[Recorded data]
%%
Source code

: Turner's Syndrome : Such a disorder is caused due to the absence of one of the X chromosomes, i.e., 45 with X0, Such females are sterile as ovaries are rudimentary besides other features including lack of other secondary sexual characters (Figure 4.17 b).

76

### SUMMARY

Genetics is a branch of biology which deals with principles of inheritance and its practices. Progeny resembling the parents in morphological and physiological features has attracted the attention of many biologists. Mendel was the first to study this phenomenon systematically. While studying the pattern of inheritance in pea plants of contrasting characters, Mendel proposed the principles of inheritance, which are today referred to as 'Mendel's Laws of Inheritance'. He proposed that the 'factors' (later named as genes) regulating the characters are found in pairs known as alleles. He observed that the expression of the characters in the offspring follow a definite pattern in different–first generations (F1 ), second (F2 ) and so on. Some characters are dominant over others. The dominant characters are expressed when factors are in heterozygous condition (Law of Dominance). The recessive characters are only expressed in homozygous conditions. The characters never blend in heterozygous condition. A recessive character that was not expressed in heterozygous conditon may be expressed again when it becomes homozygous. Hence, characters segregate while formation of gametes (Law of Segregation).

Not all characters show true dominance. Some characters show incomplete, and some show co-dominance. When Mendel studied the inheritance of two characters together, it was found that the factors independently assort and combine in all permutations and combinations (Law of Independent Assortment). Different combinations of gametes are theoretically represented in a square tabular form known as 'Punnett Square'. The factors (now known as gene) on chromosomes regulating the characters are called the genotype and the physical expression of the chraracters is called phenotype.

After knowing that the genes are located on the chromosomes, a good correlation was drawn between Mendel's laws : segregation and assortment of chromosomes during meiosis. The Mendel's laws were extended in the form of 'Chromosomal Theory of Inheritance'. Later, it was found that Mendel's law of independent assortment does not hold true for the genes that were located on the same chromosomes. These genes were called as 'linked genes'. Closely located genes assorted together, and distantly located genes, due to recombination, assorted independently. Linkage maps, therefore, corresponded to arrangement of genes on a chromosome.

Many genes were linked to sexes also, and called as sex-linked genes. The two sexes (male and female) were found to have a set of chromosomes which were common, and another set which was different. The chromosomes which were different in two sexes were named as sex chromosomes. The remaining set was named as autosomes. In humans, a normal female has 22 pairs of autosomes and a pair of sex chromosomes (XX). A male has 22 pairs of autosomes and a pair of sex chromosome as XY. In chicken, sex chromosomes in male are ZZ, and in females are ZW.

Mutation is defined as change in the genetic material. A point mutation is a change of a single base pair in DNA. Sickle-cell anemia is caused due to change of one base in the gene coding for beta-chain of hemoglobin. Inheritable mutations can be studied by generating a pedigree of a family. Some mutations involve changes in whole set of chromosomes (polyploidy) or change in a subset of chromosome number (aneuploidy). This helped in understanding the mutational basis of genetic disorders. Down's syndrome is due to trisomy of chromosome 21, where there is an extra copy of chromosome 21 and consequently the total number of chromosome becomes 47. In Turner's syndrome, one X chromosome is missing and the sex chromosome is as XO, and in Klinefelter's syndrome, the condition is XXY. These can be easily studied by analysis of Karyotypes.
%%
-- To do --
What the task asks for is a word-for-word repeat of the lines above, from the first through the one containing "### SUMMARY".

-- Task response --
Source code

: Turner's Syndrome : Such a disorder is caused due to the absence of one of the X chromosomes, i.e., 45 with X0, Such females are sterile as ovaries are rudimentary besides other features including lack of other secondary sexual characters (Figure 4.17 b).

76

### SUMMARY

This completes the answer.